Stored data entries
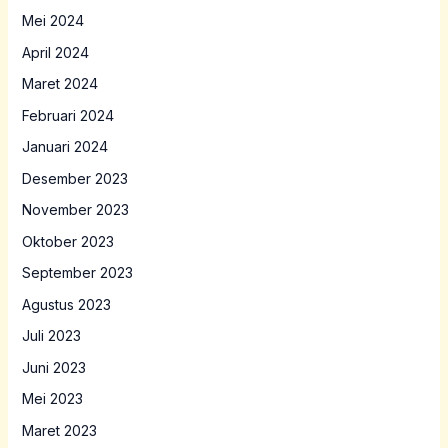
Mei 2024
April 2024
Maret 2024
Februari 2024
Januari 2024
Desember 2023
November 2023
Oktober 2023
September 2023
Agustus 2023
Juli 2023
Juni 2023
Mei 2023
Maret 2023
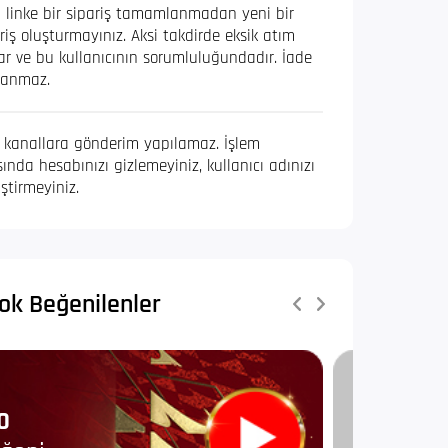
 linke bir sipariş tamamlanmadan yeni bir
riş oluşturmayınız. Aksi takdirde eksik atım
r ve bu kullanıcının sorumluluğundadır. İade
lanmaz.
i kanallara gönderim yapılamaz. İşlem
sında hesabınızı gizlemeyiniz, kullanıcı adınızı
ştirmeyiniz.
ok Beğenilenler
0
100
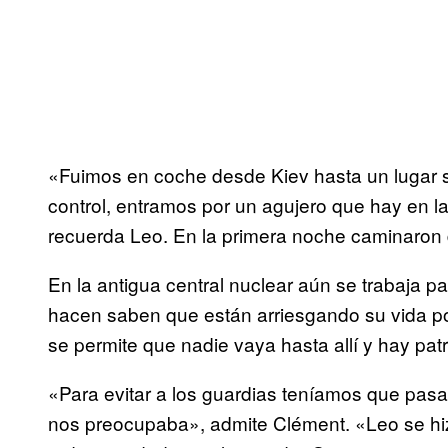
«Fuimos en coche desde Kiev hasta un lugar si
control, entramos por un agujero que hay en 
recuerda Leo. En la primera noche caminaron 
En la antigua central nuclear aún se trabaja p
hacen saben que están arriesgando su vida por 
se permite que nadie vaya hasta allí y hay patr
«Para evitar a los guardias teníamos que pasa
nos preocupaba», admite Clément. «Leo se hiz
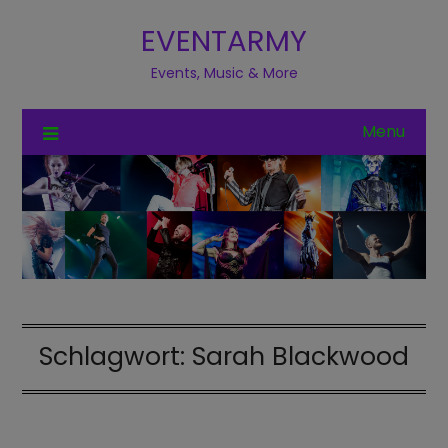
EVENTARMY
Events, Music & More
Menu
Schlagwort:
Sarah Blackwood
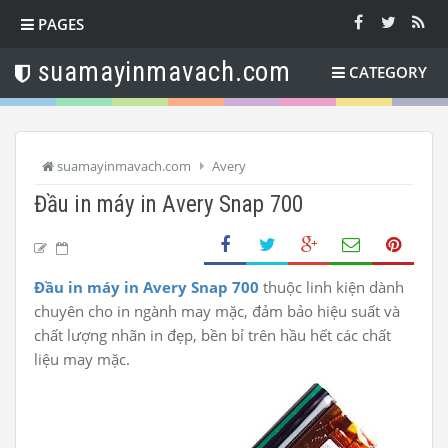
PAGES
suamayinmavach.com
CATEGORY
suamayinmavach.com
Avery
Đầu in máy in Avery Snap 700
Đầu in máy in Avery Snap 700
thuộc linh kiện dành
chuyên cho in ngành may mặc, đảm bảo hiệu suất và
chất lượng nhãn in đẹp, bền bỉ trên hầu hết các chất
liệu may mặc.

◆ Assignment ◆
In your answer, repeat all the entries exactly, but leave out the pictures.

◆ Exercise output ◆
Mei 2024
April 2024
Maret 2024
Februari 2024
Januari 2024
Desember 2023
November 2023
Oktober 2023
September 2023
Agustus 2023
Juli 2023
Juni 2023
Mei 2023
Maret 2023
 linke bir sipariş tamamlanmadan yeni bir
riş oluşturmayınız. Aksi takdirde eksik atım
r ve bu kullanıcının sorumluluğundadır. İade
lanmaz.
i kanallara gönderim yapılamaz. İşlem
sında hesabınızı gizlemeyiniz, kullanıcı adınızı
ştirmeyiniz.
ok Beğenilenler
0
100
«Fuimos en coche desde Kiev hasta un lugar si
control, entramos por un agujero que hay en 
recuerda Leo. En la primera noche caminaron 
En la antigua central nuclear aún se trabaja p
hacen saben que están arriesgando su vida por 
se permite que nadie vaya hasta allí y hay patr
«Para evitar a los guardias teníamos que pasa
nos preocupaba», admite Clément. «Leo se hiz
EVENTARMY
Events, Music & More
Menu
Schlagwort:
Sarah Blackwood
PAGES
suamayinmavach.com
CATEGORY
suamayinmavach.com
Avery
Đầu in máy in Avery Snap 700
Đầu in máy in Avery Snap 700
thuộc linh kiện dành
chuyên cho in ngành may mặc, đảm bảo hiệu suất và
chất lượng nhãn in đẹp, bền bỉ trên hầu hết các chất
liệu may mặc.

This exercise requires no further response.